Human blood plasma samples from 52 subjects were collected and the very low density lipoprotein (VLDL), intermediate density lipoprotein (IDL), low density lipoprotein (LDL) and high density lipoprotein were isolated by serial ultra centrifugation. 600 MHz 1H NMR spectra of the lipoprotein fractions were acquired. The methyl and methylene regions in the spectra of VLDL, LDL and HDL were utilised in further analyses via Kohonen neural networks (KNN) and generative topographic mapping (GTM), two related examples of (unsupervised learning) self-organising feature mapping techniques. Systematic variations in lipoprotein profiles can be substantially visualised through the use of KNN and GTM. The relationship between the sample positions in the Kohonen plot was visualised by surface plots of the corresponding VLDL and HDL cholesterol and VLDL triglyceride contents.
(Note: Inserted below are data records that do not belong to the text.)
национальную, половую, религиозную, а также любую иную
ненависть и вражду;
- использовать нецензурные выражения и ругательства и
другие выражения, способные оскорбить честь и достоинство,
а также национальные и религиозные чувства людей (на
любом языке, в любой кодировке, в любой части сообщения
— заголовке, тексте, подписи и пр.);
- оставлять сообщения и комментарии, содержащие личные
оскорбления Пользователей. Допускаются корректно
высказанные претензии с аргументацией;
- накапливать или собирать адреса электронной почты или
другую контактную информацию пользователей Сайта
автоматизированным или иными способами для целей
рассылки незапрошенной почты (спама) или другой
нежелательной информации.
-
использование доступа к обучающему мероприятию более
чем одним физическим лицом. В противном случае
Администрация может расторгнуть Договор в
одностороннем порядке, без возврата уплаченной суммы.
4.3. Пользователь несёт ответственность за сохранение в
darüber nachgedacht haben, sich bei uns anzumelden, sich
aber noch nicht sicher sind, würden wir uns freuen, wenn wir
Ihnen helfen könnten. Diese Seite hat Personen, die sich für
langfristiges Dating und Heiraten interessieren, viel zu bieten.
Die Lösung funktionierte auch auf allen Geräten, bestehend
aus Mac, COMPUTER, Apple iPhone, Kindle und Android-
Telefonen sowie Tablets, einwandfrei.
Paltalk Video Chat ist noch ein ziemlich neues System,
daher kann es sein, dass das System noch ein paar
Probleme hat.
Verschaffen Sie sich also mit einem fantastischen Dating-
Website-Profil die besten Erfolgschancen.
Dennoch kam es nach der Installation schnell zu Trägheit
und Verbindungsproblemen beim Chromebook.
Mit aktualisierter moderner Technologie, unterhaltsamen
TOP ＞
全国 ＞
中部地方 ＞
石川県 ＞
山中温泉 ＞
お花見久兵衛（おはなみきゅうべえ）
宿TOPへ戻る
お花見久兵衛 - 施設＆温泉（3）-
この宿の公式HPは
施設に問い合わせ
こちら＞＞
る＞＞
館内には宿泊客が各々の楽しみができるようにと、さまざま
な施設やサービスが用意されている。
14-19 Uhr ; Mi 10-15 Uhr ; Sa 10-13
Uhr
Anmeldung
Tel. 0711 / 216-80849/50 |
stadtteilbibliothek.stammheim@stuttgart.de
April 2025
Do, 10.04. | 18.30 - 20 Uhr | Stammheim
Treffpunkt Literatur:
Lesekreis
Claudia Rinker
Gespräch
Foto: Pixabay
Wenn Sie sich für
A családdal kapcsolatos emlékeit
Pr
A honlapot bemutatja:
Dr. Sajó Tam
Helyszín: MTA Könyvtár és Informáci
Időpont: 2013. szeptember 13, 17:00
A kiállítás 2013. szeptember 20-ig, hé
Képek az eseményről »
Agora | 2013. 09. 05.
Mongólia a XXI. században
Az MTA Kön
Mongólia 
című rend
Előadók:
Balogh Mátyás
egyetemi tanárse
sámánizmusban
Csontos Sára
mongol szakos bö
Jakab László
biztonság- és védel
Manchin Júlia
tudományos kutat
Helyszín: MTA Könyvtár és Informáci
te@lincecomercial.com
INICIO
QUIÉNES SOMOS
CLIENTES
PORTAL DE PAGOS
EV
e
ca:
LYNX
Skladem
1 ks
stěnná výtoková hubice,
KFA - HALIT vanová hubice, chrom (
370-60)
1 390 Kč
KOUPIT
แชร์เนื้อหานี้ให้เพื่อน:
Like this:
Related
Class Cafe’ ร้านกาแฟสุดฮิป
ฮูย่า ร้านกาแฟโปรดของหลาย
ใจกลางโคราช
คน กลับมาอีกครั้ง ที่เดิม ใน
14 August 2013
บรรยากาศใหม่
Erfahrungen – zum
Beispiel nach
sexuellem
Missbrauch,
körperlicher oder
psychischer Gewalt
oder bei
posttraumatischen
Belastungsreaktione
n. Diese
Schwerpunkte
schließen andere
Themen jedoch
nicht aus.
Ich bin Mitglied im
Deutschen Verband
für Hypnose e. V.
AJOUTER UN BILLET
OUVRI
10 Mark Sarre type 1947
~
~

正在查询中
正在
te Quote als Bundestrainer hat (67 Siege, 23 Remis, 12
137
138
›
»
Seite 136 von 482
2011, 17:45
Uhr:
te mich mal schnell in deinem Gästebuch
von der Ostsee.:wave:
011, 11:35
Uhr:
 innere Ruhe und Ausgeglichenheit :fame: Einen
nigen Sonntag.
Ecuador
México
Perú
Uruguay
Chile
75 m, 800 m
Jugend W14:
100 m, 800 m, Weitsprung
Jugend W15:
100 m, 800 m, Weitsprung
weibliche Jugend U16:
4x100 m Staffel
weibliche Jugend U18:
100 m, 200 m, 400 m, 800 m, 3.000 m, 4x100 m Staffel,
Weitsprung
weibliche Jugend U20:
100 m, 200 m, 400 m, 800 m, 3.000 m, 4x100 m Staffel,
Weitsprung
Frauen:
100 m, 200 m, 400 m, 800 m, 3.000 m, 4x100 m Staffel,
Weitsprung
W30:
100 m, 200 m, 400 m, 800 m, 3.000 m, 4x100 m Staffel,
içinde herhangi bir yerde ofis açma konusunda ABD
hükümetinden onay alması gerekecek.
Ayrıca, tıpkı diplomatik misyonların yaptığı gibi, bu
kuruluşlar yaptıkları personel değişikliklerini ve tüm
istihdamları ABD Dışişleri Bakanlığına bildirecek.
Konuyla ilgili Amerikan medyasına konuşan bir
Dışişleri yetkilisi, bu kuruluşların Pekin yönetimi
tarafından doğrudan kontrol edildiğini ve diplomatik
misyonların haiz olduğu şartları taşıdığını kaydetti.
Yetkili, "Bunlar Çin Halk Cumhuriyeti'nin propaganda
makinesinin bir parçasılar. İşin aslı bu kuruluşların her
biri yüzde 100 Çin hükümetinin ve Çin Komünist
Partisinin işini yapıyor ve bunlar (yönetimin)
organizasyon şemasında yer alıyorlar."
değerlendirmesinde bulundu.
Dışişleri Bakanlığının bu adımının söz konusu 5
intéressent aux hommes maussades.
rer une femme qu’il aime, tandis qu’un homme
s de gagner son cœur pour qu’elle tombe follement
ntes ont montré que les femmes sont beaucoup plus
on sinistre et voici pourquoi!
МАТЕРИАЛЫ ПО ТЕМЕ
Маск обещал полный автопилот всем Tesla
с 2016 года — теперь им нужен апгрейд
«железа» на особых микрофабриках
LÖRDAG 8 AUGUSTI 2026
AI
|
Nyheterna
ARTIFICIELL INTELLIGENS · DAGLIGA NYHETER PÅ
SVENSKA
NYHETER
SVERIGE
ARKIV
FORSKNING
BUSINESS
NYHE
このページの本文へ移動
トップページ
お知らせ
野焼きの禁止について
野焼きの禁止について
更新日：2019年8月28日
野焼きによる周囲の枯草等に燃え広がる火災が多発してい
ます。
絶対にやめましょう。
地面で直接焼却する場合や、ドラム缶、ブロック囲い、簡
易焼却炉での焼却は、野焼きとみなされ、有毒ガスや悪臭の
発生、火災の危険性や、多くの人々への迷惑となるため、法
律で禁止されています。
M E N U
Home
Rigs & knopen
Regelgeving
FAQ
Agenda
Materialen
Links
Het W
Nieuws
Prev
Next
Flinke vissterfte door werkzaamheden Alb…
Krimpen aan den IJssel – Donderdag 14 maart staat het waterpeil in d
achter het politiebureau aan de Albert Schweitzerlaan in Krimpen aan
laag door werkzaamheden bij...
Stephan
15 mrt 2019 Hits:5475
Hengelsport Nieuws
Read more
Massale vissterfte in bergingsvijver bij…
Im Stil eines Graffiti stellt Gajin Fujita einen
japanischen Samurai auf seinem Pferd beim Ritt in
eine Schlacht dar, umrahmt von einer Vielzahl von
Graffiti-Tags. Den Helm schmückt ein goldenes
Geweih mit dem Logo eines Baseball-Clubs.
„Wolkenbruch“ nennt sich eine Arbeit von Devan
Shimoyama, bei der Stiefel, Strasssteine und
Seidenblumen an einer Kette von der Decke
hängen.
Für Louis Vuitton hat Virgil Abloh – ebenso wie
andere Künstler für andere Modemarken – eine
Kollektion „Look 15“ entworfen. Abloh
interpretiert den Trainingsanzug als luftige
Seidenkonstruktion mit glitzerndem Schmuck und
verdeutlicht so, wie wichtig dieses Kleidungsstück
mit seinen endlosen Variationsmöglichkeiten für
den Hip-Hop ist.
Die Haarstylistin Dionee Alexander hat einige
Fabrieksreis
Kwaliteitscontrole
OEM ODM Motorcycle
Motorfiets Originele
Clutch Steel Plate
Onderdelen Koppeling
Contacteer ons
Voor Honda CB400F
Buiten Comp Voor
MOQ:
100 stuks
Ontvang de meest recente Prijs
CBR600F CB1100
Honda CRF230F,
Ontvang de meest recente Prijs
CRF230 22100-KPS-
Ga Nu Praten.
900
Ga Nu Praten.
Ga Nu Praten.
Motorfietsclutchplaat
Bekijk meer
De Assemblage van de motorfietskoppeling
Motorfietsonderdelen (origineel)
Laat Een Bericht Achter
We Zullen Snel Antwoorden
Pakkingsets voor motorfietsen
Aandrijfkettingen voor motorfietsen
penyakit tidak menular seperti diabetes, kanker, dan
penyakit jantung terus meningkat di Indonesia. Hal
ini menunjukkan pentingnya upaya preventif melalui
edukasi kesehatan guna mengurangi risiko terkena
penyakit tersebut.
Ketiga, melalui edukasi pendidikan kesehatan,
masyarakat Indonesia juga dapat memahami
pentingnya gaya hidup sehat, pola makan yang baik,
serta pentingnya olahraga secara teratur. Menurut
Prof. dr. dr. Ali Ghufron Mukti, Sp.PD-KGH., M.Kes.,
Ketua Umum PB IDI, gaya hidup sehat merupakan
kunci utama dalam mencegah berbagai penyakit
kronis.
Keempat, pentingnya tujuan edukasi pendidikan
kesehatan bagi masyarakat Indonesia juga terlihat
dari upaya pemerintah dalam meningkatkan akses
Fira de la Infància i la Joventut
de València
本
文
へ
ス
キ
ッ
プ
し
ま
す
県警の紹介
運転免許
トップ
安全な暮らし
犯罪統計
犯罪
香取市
The GTM maps of the VLDL and HDL fractions were used to investigate the individual properties of selected samples. A large number of the cancer patients were found clustered in the VLDL GTM map, and GTM map positions of samples in relation to CHD, diabetes and renal failure could be found. Although the study group here considered is heterogeneous in respect to age, sex, type of disease and medications within each defined class, classification of VLDL and HDL data with probabilistic neural network (PNN) was quite successful with respect to the groupings: cancer, CHD, volunteers and other (comprising patients with other diseases). Statistics based on 15 independent sets of PNN calculations gave true positive fractions usually higher than 0.83 and false positive fractions lower than 0.088. Attempts to use the corresponding LDL data and four classes were uniformly poor although some classifications (e.g., volunteer versus CHD) were easily performed.